If there is that Mr. Helena out there, he will show up, maybe sooner, maybe later. If not, Helena is learning to live her life fully and not become a complaining, boring person, always remembering the good in the past and the present.

Look around...it is all about YOU.

Love
Mom

Posted by: mom on August 14, 2005 11:49 AM

Ha! I should have known there would be one person to read this long-ass entry where I just go on and on about myself, in my blog where all I talk about are my feelings, and get to the end and STILL tell me, It's All About You!

I think most people who read this know me well enough to know I almost never say nice things about myself. If that weren't the case, this might be slightly embarrassing.

Oh yeah? Well, my MOM says it's all about ME!

Posted by: Helena on August 14, 2005 12:05 PM

I read it too Helena. I have to say, it sure is nice to hear you so positive. It suits you. With that attitude, everything else will fall into place. I'm sure of it.

Posted by: shane on August 14, 2005 02:53 PM

Thanks for your confidence Shane :) I just realized that there are so many great things going on right now, I'm really happy with the place I am in my life and how I got here.

They key phrase you used was falling into place. I found the best things in my life have come about when I stopped trying to MAKE things happen. Love is no exception, I realize that now.

Posted by: Helena on August 14, 2005 03:23 PM

Hey..It is me...TIPSY The Survivor...it runs in the family...
Did you ever stop to think that every chapter of our lives makes us grow...in all senses(grow wiser,grow stronger,grow older,grow better).
Yes...it is all YOURS.Every step of the way you made it YOUR WAY. Isn't it wonderful?
Did I ever tell you what my favorite song is?. See if you can guess...
(I'll give you a clue... I gave Grandma a little musical box with that song...)
I can only tell you ONE MORE THING ( as Jackie Chan would say)..
Don't let fear, deception or any worm that crosses your path robe you of the desire to continue to love and to search, for no matter what happens at the end "Siempre es mejor amar que ser amado"

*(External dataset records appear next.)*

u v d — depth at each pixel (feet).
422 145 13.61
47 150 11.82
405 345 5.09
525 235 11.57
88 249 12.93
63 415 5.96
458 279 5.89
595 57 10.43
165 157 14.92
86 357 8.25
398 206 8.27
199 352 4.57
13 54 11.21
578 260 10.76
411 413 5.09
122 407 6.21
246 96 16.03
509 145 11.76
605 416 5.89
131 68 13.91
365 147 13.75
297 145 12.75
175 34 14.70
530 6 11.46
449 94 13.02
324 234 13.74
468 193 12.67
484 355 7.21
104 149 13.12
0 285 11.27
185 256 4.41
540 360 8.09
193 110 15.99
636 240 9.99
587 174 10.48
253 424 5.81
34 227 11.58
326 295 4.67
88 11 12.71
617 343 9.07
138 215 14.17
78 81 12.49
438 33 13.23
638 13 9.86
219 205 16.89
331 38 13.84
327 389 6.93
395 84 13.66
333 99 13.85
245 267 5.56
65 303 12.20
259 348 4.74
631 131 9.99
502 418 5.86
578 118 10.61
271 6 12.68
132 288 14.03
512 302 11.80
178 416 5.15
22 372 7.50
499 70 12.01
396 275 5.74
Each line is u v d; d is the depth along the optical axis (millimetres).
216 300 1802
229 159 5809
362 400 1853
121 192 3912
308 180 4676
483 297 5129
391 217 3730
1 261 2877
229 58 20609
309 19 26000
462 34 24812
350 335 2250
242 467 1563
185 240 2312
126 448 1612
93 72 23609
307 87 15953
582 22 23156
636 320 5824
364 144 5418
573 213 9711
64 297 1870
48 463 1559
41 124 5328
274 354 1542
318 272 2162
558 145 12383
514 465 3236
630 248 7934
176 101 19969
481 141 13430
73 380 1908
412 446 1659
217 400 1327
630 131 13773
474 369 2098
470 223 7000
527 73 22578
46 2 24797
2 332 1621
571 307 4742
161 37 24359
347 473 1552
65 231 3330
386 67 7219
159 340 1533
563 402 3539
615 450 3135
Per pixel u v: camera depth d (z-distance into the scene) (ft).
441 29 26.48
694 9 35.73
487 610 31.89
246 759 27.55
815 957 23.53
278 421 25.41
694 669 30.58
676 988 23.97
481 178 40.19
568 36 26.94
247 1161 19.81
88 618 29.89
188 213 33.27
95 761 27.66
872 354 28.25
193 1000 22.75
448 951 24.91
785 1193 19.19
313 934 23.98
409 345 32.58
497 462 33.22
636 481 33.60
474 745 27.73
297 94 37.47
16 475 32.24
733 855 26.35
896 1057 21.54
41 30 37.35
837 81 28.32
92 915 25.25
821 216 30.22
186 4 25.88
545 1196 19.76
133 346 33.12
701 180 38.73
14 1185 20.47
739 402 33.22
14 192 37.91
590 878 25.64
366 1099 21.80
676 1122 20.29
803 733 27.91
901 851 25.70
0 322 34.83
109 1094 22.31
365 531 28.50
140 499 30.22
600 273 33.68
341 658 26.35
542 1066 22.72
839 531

Have I tell lately that I love you?
TIPSY

Posted by: Tipsy on August 14, 2005 11:59 PM

Wonderful. Wonderful. Wonderful.

I'm new here and this all seems like a fantasyland to me. I keep hearing about how, in no time, I too will be jaded and aloof.

I hope the day never comes.

Drink up me hearties, yo ho.

--AJ

Posted by: AJ on August 15, 2005 09:18 PM

This is quite possibly my favorite LA post even though LA isn't the point. It's the take life by the balls and bend it to your will that's so appealing and even inspiring at this late hour.

Keep it up!

Posted by: claire on August 16, 2005 08:35 PM

Thank you, Claire :) That makes me really happy. I really do want to do that. Sometimes I can almost feel the squishy life-balls...

AJ, I don't think you ever need to be jaded and aloof. It doesn't sound like much fun to me. And I am positive I will like you better the way you are!